Even though my grandfather died twenty years ago, whenever Donald is talking about he is the best, he is the greatest, whenever he is starved for attention and compliments and the rally crowds, what he is really doing is speaking to his audience of one, which was my grandfather, and saying, “You know, Dad, I am the best, I am the winner, do not kill me.”
You mentioned in one interview that he could be charged with negligent manslaughter, and I would agree. In fact, I believe he meets the criteria for culpable homicide. Whether that is manslaughter or murder depends on “the guilty mind,” the mens rea, that we evaluate in forensic psychiatry or psychology. But we do have someone who is responsible for tens of thousands if not hundreds of thousands of deaths through wrongful conduct.

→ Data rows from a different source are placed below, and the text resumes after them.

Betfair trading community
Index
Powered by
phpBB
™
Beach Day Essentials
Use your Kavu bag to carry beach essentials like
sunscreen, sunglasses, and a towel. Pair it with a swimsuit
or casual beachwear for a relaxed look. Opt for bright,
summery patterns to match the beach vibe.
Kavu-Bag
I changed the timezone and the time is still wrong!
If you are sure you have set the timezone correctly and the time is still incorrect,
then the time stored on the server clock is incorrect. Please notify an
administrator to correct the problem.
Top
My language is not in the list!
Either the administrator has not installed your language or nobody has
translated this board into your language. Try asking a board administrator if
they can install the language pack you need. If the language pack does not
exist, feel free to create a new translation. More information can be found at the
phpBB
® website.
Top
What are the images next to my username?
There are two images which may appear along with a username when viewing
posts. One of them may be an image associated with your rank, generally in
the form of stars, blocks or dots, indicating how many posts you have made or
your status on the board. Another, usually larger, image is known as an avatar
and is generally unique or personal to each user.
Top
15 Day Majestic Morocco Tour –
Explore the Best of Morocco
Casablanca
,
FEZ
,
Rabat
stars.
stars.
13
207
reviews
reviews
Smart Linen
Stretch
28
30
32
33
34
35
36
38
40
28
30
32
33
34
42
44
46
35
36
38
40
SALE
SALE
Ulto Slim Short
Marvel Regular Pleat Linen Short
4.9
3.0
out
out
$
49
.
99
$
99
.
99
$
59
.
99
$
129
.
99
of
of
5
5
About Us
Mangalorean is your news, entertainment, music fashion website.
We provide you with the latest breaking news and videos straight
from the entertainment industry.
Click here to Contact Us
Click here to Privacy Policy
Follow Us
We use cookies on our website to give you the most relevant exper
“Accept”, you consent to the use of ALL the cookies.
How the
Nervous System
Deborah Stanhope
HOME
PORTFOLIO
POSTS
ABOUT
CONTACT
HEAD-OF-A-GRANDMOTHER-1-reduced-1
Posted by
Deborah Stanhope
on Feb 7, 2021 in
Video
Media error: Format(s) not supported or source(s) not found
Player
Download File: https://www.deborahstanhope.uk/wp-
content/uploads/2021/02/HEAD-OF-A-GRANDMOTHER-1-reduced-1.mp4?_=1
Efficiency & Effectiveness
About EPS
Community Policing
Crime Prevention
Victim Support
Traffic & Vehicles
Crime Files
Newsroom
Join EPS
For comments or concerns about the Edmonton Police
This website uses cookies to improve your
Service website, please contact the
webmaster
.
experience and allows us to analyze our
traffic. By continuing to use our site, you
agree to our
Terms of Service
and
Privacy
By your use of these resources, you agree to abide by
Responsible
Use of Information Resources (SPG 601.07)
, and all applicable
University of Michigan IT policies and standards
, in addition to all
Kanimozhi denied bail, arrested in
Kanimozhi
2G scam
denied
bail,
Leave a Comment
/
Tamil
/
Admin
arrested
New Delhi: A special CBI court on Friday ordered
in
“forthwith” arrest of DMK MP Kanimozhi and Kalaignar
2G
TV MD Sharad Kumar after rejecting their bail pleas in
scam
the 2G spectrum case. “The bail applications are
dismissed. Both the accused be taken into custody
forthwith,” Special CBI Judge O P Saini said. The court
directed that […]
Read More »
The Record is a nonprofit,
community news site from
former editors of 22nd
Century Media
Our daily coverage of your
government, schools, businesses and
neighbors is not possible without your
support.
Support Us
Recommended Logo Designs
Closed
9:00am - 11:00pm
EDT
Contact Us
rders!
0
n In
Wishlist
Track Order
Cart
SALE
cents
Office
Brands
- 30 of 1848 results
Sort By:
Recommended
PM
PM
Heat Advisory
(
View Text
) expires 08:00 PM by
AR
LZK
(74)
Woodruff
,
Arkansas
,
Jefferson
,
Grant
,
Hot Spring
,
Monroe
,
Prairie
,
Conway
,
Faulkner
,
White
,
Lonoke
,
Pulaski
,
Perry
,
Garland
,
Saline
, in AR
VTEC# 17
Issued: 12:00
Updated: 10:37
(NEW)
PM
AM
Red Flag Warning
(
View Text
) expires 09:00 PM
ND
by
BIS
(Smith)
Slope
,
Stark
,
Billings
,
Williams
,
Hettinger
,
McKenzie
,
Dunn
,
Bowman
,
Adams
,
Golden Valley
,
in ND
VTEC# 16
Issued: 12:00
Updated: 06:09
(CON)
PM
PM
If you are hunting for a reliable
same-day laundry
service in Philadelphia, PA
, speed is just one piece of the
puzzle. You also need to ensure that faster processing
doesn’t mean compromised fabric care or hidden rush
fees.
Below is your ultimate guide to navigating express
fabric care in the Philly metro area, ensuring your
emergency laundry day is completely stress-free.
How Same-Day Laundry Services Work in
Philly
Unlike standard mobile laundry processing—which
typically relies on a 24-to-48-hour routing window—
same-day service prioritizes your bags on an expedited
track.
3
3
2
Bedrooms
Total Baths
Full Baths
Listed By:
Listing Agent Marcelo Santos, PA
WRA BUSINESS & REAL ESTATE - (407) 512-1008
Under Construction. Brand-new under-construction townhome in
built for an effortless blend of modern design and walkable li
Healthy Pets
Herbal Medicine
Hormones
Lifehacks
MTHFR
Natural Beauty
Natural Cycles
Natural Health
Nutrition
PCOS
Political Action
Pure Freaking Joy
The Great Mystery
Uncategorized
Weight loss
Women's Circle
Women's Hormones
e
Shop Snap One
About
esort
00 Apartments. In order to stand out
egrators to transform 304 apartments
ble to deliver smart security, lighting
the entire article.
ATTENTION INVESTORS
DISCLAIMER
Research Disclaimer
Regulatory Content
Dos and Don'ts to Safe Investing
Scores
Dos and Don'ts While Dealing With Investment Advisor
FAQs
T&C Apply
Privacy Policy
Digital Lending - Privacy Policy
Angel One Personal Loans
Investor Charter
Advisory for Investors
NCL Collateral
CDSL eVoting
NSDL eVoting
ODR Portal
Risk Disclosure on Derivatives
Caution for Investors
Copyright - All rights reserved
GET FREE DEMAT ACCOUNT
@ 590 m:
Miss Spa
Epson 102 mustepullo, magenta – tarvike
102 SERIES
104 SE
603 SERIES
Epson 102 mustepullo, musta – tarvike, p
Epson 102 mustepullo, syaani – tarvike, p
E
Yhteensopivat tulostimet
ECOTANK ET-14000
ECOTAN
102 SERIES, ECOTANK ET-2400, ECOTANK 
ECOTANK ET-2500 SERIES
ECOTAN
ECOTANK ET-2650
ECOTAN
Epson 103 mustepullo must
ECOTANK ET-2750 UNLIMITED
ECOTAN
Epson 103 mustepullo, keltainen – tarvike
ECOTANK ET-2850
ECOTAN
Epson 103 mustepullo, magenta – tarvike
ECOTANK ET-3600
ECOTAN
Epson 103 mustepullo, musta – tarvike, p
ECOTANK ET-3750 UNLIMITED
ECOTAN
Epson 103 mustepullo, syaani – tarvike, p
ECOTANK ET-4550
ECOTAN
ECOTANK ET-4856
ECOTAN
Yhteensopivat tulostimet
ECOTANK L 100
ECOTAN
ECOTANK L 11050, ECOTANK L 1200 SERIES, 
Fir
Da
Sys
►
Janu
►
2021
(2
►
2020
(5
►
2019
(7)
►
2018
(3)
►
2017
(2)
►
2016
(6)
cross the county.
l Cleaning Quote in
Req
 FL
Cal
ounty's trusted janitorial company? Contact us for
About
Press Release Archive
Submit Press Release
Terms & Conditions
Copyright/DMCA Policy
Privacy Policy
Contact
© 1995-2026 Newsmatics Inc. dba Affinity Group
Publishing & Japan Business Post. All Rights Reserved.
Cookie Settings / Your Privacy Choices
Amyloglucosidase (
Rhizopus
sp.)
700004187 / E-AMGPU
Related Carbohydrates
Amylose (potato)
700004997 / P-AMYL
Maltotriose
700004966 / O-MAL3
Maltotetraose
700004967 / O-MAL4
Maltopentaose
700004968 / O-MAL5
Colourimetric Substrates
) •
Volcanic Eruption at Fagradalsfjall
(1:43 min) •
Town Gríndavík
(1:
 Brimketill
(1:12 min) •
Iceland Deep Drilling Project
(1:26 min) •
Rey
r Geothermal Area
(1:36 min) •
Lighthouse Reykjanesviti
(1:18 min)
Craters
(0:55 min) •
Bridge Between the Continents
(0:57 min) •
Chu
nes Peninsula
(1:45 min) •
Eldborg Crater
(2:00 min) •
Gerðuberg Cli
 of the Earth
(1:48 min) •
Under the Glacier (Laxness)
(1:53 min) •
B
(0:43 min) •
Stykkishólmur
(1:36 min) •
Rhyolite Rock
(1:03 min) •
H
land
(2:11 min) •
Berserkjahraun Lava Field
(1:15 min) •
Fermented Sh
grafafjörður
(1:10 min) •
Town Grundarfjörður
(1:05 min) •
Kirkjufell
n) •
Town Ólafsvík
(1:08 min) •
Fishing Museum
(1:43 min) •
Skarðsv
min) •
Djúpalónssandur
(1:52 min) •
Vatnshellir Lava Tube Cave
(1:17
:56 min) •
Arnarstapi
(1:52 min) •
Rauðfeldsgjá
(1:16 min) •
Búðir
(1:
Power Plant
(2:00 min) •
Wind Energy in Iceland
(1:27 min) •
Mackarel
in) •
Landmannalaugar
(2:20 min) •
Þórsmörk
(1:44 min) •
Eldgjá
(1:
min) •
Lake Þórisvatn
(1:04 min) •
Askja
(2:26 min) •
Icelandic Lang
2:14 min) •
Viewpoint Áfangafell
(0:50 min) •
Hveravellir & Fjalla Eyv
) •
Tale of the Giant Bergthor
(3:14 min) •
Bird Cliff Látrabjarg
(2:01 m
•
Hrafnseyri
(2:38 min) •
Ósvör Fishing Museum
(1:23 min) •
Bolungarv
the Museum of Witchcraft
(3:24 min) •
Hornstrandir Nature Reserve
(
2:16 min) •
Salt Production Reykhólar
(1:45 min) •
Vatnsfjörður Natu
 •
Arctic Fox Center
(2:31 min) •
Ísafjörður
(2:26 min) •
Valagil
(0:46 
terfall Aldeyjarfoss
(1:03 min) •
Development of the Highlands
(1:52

That is why, in the book, I do not come out and diagnose him because my point is, who cares what his diagnosis is? Look at what he is doing, and look at how his behavior is shaping the behavior of the people around him. That is the problem. If we had a patient who was an imminent threat to herself or others, we would be required by law to do something. This man is directly responsible, and I agree with you, there is culpability and purpose here. He is directly responsible for the death of thousands of Americans, which could have been avoided if he had just taken responsibility.
Would you like to give any last word?
Listen to people who know. Listen to the professionals. Listen to the experts. Listen to the people with the expertise, who have spent years and decades of their lives, honing their skills as professionals, who understand these things, and pay attention to what he is doing, and look at those behaviors through the lenses we are offering.